On Monday, a six-week balloting exercise will come to an end at Bradford & Bingley Building Society. It will announce the result of a vote among its 2.5 million members on whether the society should demutualise.

Experts believe the decision will determine whether the demutualisation bandwagon is derailed or (following last year's negative vote at Nationwide) is gathering pace and dragging other societies along with it.

B&B has pulled out all the stops to mobilise voters. More than 1.6 million votes are believed to have been cast, the highest turnout for a society challenged by one of its own members.

The result is set for a nail-biting finish. A society spokeswoman said: "We remain confident about the outcome, although we are not complacent."

The argument, as always, is about money. Would you rather have hundreds of free shares worth up to pounds 1,500 or lower mortgage costs and higher savings rates?

The lure of free shares is hard to ignore. Former members of Halifax, the society that converted in June 1997, received an average of 330 free shares each at demutualisation. The shares, worth 736 pence on flotation, are today almost 900 pence each.

Even more enticing is the fact that the total amount of dividends already paid out - or about to be in the next six weeks - amounts to about pounds 1 per share. In effect, someone with an average shareholding is in line for a payout of pounds 330; they are, moreover, sitting on about pounds 3,000 of free shares.

A Halifax spokeswoman says: "From the point of view of our shareholders, conversion has been an absolute success. there is no way that we would have been able to pay that much surplus capital to our members in the form of improved benefits."

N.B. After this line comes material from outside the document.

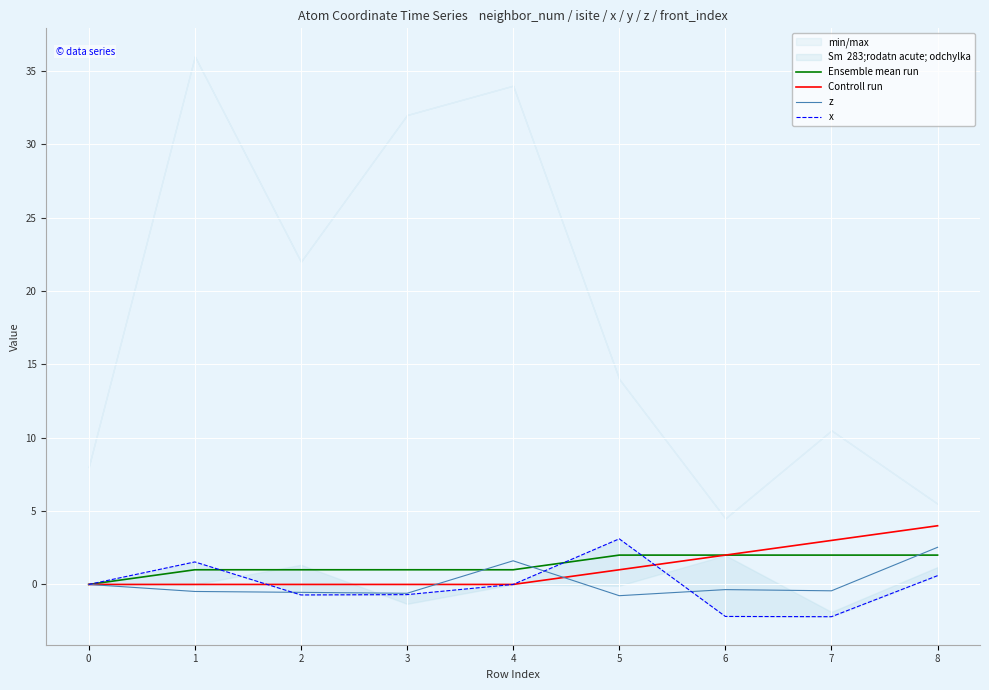

Where do x and z first cross each other?

1 and 2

Alliance & Leicester shares have done better than Halifax's - rising 72 per cent to 880 pence and worth pounds 2,200 to former members - although their dividend payout to date is pounds 112.

There is another fact to take into account. Of almost 7 million Halifax members who received free shares, barely 3.5 million are left; the 2.5 million Alliance & Leicester shareholders at launch are barely 1.1 million today.

Meanwhile, pro-mutual supporters argue, their customers are left paying for the flotation through higher mortgage charges and lower rates paid on their savings accounts.

This was underlined recently in a survey by Which?, which found that someone with an pounds 80,000 mortgage with Bradford & Bingley would have saved pounds 719 just between 1996 and 1998 compared to the average variable rate charged by eight other former building societies.

The society also paid an average 1 per cent more interest on pounds 3,000 held in a tax-free Tessa account than the average of the same eight converted societies - equal to pounds 150 in extra interest over a Tessa's lifetime.

Adrian Coles, director general at the Building Societies Association, says: "The reason why societies do so much better is that, unlike converters, they don't have to pay dividends to shareholders. That means they can pass on the benefits to all their members."

However, an Alliance & Leicester spokesman points out that headline rates are not always a reflection of good value: "Most new borrowers are on fixed, capped or discounted deals, where every lender will have its own atttractive rates, not just the mutuals."

At the same time, despite Bradford & Bingley's competitive prices, the cheapest variable mortgage rates at present come from Egg , Legal & General, Bank of Scotland and Standard Life Bank, three of which are part of publicly- quoted companies and only one (Standard) is mutually-owned.

For members at Bradford & Bingley, the verdict is due on Monday. Irrespective of their decision, the lure of free shares is probably too attractive for members of other societies to pass up. This will definitely not be the last vote on the issue.